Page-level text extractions
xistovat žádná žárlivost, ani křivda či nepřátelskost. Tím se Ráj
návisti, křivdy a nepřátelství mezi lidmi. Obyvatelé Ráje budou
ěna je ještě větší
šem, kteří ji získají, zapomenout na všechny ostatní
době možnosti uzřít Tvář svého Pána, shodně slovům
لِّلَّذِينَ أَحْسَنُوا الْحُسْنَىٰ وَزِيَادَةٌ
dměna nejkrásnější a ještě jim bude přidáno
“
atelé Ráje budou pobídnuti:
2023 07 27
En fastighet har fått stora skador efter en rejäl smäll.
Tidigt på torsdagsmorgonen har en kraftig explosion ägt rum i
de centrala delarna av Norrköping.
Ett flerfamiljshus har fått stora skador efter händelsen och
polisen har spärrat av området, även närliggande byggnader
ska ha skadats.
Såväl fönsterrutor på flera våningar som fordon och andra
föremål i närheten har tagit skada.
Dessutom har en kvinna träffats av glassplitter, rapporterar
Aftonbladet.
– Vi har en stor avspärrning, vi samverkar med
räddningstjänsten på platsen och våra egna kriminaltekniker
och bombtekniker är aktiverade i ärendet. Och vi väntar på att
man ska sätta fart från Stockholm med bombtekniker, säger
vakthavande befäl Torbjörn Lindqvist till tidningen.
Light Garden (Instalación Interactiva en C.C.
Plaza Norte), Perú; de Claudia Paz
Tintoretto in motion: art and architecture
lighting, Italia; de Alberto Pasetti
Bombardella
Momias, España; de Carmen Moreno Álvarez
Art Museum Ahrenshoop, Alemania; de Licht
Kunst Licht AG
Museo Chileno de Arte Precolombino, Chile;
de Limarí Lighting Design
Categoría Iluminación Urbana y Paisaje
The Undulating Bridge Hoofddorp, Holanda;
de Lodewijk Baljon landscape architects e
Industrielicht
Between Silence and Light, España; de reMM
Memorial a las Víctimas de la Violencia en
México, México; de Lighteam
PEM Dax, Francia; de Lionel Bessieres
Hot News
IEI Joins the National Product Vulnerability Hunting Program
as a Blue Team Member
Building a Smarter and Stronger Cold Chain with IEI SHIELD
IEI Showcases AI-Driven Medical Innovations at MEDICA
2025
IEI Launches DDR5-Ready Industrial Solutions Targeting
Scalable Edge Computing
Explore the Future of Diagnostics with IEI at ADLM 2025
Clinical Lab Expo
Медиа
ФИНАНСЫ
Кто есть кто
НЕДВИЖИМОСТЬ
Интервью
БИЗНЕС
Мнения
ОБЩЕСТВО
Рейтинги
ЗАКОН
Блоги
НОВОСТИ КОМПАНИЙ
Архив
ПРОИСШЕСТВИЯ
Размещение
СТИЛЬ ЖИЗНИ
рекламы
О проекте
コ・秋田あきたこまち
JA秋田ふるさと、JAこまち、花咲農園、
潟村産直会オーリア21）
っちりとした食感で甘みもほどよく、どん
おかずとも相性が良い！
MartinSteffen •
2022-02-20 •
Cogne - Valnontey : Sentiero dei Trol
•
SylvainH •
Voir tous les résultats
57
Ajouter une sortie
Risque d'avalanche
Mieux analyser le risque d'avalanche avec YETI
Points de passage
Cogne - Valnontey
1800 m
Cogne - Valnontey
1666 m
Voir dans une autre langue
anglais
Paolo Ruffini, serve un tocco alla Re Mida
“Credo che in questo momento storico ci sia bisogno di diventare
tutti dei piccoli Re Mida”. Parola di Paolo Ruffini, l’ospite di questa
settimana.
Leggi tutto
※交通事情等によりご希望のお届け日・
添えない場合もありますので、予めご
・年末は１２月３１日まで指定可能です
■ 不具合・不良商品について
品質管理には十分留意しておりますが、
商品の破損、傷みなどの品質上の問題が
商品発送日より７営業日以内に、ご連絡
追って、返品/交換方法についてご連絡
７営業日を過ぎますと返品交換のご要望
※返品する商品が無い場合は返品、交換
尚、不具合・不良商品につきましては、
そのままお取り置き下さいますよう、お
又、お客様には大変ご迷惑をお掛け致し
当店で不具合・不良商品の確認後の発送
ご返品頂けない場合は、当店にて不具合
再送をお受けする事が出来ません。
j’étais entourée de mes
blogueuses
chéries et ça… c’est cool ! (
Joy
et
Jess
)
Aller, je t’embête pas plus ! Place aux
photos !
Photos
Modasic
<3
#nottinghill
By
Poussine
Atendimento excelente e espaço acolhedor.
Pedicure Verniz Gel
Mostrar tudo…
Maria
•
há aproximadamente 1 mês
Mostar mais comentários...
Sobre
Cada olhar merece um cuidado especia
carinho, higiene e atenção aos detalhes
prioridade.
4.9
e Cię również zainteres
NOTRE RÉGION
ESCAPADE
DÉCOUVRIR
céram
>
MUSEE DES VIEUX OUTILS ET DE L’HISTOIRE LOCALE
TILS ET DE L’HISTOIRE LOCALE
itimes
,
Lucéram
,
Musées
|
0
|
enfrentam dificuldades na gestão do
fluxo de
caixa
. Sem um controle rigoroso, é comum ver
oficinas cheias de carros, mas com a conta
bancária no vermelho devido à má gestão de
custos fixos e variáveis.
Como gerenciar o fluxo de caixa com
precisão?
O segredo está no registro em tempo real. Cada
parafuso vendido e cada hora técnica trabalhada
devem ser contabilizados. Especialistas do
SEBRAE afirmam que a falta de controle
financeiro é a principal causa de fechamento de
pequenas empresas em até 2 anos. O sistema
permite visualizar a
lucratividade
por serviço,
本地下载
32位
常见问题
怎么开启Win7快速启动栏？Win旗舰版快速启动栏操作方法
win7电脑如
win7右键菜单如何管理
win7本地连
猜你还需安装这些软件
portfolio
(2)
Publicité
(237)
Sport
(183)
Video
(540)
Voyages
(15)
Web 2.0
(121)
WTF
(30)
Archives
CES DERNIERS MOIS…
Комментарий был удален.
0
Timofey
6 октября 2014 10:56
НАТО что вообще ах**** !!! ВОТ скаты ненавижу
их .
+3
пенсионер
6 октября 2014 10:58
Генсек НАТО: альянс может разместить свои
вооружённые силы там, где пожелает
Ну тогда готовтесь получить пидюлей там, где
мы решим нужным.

-- WHAT IS EXPECTED --
Please write out all the records above again, swapping "bombtekniker" for "sprängämnesexperter" wherever it occurs and keeping everything else the same.

-- ANSWER FOR THIS EXERCISE --
xistovat žádná žárlivost, ani křivda či nepřátelskost. Tím se Ráj
návisti, křivdy a nepřátelství mezi lidmi. Obyvatelé Ráje budou
ěna je ještě větší
šem, kteří ji získají, zapomenout na všechny ostatní
době možnosti uzřít Tvář svého Pána, shodně slovům
لِّلَّذِينَ أَحْسَنُوا الْحُسْنَىٰ وَزِيَادَةٌ
dměna nejkrásnější a ještě jim bude přidáno
“
atelé Ráje budou pobídnuti:
2023 07 27
En fastighet har fått stora skador efter en rejäl smäll.
Tidigt på torsdagsmorgonen har en kraftig explosion ägt rum i
de centrala delarna av Norrköping.
Ett flerfamiljshus har fått stora skador efter händelsen och
polisen har spärrat av området, även närliggande byggnader
ska ha skadats.
Såväl fönsterrutor på flera våningar som fordon och andra
föremål i närheten har tagit skada.
Dessutom har en kvinna träffats av glassplitter, rapporterar
Aftonbladet.
– Vi har en stor avspärrning, vi samverkar med
räddningstjänsten på platsen och våra egna kriminaltekniker
och sprängämnesexperter är aktiverade i ärendet. Och vi väntar på att
man ska sätta fart från Stockholm med sprängämnesexperter, säger
vakthavande befäl Torbjörn Lindqvist till tidningen.
Light Garden (Instalación Interactiva en C.C.
Plaza Norte), Perú; de Claudia Paz
Tintoretto in motion: art and architecture
lighting, Italia; de Alberto Pasetti
Bombardella
Momias, España; de Carmen Moreno Álvarez
Art Museum Ahrenshoop, Alemania; de Licht
Kunst Licht AG
Museo Chileno de Arte Precolombino, Chile;
de Limarí Lighting Design
Categoría Iluminación Urbana y Paisaje
The Undulating Bridge Hoofddorp, Holanda;
de Lodewijk Baljon landscape architects e
Industrielicht
Between Silence and Light, España; de reMM
Memorial a las Víctimas de la Violencia en
México, México; de Lighteam
PEM Dax, Francia; de Lionel Bessieres
Hot News
IEI Joins the National Product Vulnerability Hunting Program
as a Blue Team Member
Building a Smarter and Stronger Cold Chain with IEI SHIELD
IEI Showcases AI-Driven Medical Innovations at MEDICA
2025
IEI Launches DDR5-Ready Industrial Solutions Targeting
Scalable Edge Computing
Explore the Future of Diagnostics with IEI at ADLM 2025
Clinical Lab Expo
Медиа
ФИНАНСЫ
Кто есть кто
НЕДВИЖИМОСТЬ
Интервью
БИЗНЕС
Мнения
ОБЩЕСТВО
Рейтинги
ЗАКОН
Блоги
НОВОСТИ КОМПАНИЙ
Архив
ПРОИСШЕСТВИЯ
Размещение
СТИЛЬ ЖИЗНИ
рекламы
О проекте
コ・秋田あきたこまち
JA秋田ふるさと、JAこまち、花咲農園、
潟村産直会オーリア21）
っちりとした食感で甘みもほどよく、どん
おかずとも相性が良い！
MartinSteffen •
2022-02-20 •
Cogne - Valnontey : Sentiero dei Trol
•
SylvainH •
Voir tous les résultats
57
Ajouter une sortie
Risque d'avalanche
Mieux analyser le risque d'avalanche avec YETI
Points de passage
Cogne - Valnontey
1800 m
Cogne - Valnontey
1666 m
Voir dans une autre langue
anglais
Paolo Ruffini, serve un tocco alla Re Mida
“Credo che in questo momento storico ci sia bisogno di diventare
tutti dei piccoli Re Mida”. Parola di Paolo Ruffini, l’ospite di questa
settimana.
Leggi tutto
※交通事情等によりご希望のお届け日・
添えない場合もありますので、予めご
・年末は１２月３１日まで指定可能です
■ 不具合・不良商品について
品質管理には十分留意しておりますが、
商品の破損、傷みなどの品質上の問題が
商品発送日より７営業日以内に、ご連絡
追って、返品/交換方法についてご連絡
７営業日を過ぎますと返品交換のご要望
※返品する商品が無い場合は返品、交換
尚、不具合・不良商品につきましては、
そのままお取り置き下さいますよう、お
又、お客様には大変ご迷惑をお掛け致し
当店で不具合・不良商品の確認後の発送
ご返品頂けない場合は、当店にて不具合
再送をお受けする事が出来ません。
j’étais entourée de mes
blogueuses
chéries et ça… c’est cool ! (
Joy
et
Jess
)
Aller, je t’embête pas plus ! Place aux
photos !
Photos
Modasic
<3
#nottinghill
By
Poussine
Atendimento excelente e espaço acolhedor.
Pedicure Verniz Gel
Mostrar tudo…
Maria
•
há aproximadamente 1 mês
Mostar mais comentários...
Sobre
Cada olhar merece um cuidado especia
carinho, higiene e atenção aos detalhes
prioridade.
4.9
e Cię również zainteres
NOTRE RÉGION
ESCAPADE
DÉCOUVRIR
céram
>
MUSEE DES VIEUX OUTILS ET DE L’HISTOIRE LOCALE
TILS ET DE L’HISTOIRE LOCALE
itimes
,
Lucéram
,
Musées
|
0
|
enfrentam dificuldades na gestão do
fluxo de
caixa
. Sem um controle rigoroso, é comum ver
oficinas cheias de carros, mas com a conta
bancária no vermelho devido à má gestão de
custos fixos e variáveis.
Como gerenciar o fluxo de caixa com
precisão?
O segredo está no registro em tempo real. Cada
parafuso vendido e cada hora técnica trabalhada
devem ser contabilizados. Especialistas do
SEBRAE afirmam que a falta de controle
financeiro é a principal causa de fechamento de
pequenas empresas em até 2 anos. O sistema
permite visualizar a
lucratividade
por serviço,
本地下载
32位
常见问题
怎么开启Win7快速启动栏？Win旗舰版快速启动栏操作方法
win7电脑如
win7右键菜单如何管理
win7本地连
猜你还需安装这些软件
portfolio
(2)
Publicité
(237)
Sport
(183)
Video
(540)
Voyages
(15)
Web 2.0
(121)
WTF
(30)
Archives
CES DERNIERS MOIS…
Комментарий был удален.
0
Timofey
6 октября 2014 10:56
НАТО что вообще ах**** !!! ВОТ скаты ненавижу
их .
+3
пенсионер
6 октября 2014 10:58
Генсек НАТО: альянс может разместить свои
вооружённые силы там, где пожелает
Ну тогда готовтесь получить пидюлей там, где
мы решим нужным.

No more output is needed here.